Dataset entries

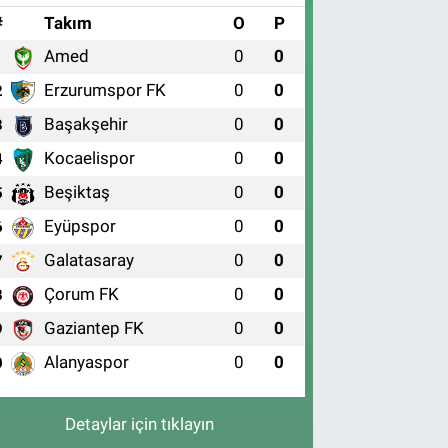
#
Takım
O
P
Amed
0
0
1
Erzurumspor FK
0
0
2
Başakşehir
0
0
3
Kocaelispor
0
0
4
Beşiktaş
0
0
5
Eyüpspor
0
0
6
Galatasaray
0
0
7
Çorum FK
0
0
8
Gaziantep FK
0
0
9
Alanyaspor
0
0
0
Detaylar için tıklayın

▶ Task description: Give the entries again without a single change, but with no pictures.

▶ Result of the task:
#
Takım
O
P
Amed
0
0
1
Erzurumspor FK
0
0
2
Başakşehir
0
0
3
Kocaelispor
0
0
4
Beşiktaş
0
0
5
Eyüpspor
0
0
6
Galatasaray
0
0
7
Çorum FK
0
0
8
Gaziantep FK
0
0
9
Alanyaspor
0
0
0
Detaylar için tıklayın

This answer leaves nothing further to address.